Could you copy the material below word for word, beginning at the line that contains "order: Hemiptera" and stopping after its final line? Leave the pictures out of your answer.

_____

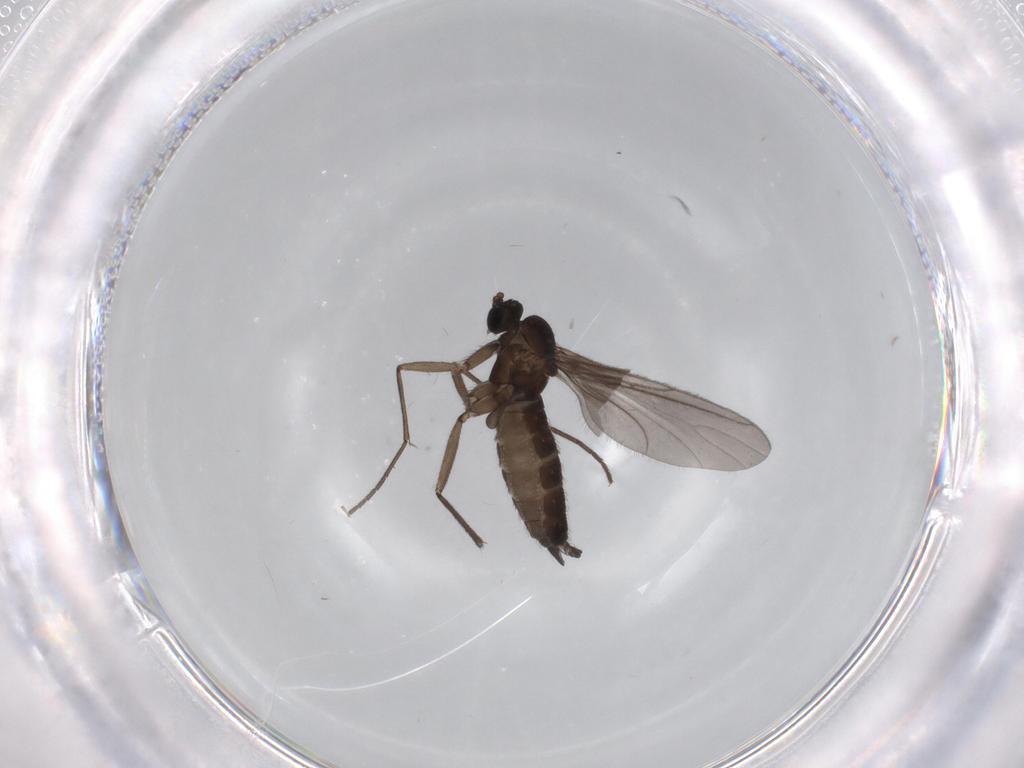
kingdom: Animalia
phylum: Arthropoda
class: Insecta
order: Diptera
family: Sciaridae
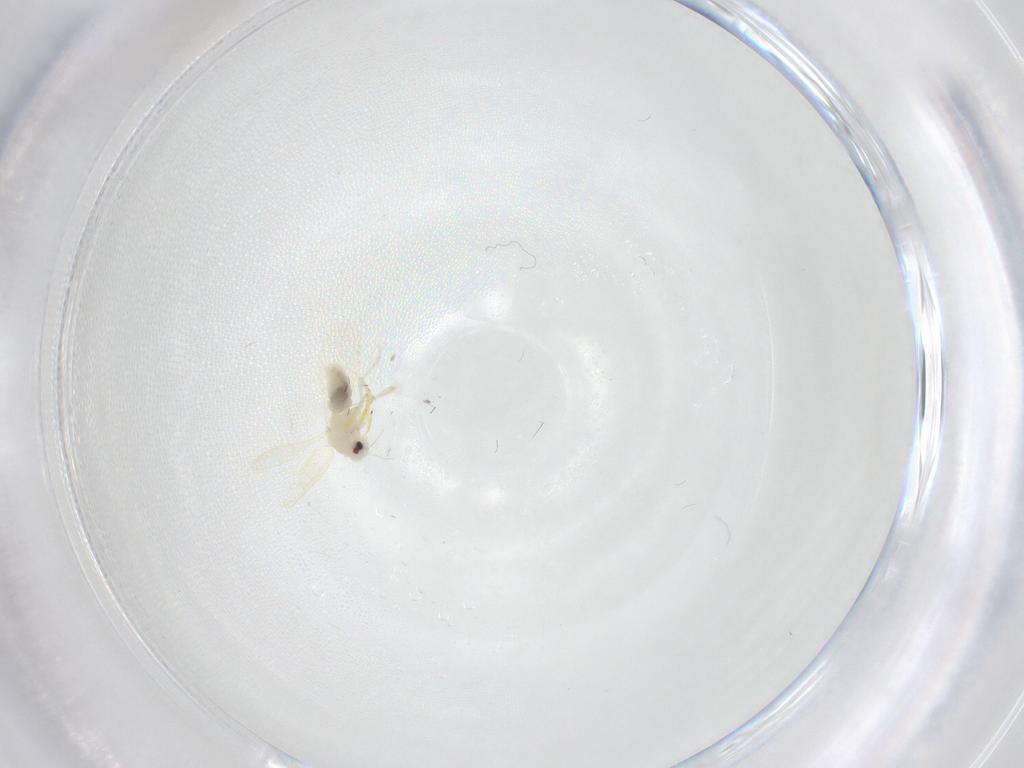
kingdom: Animalia
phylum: Arthropoda
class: Insecta
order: Hemiptera
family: Aleyrodidae
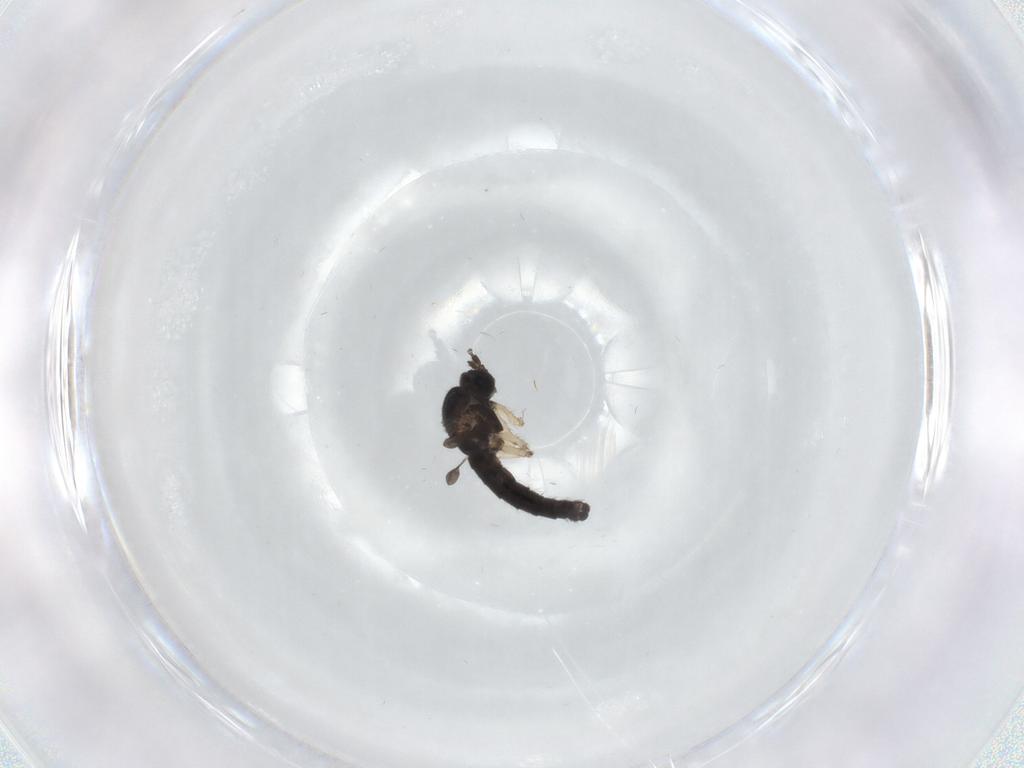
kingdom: Animalia
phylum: Arthropoda
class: Insecta
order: Diptera
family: Sciaridae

_____

▸ **TASK OUTPUT**
order: Hemiptera
family: Aleyrodidae
kingdom: Animalia
phylum: Arthropoda
class: Insecta
order: Diptera
family: Sciaridae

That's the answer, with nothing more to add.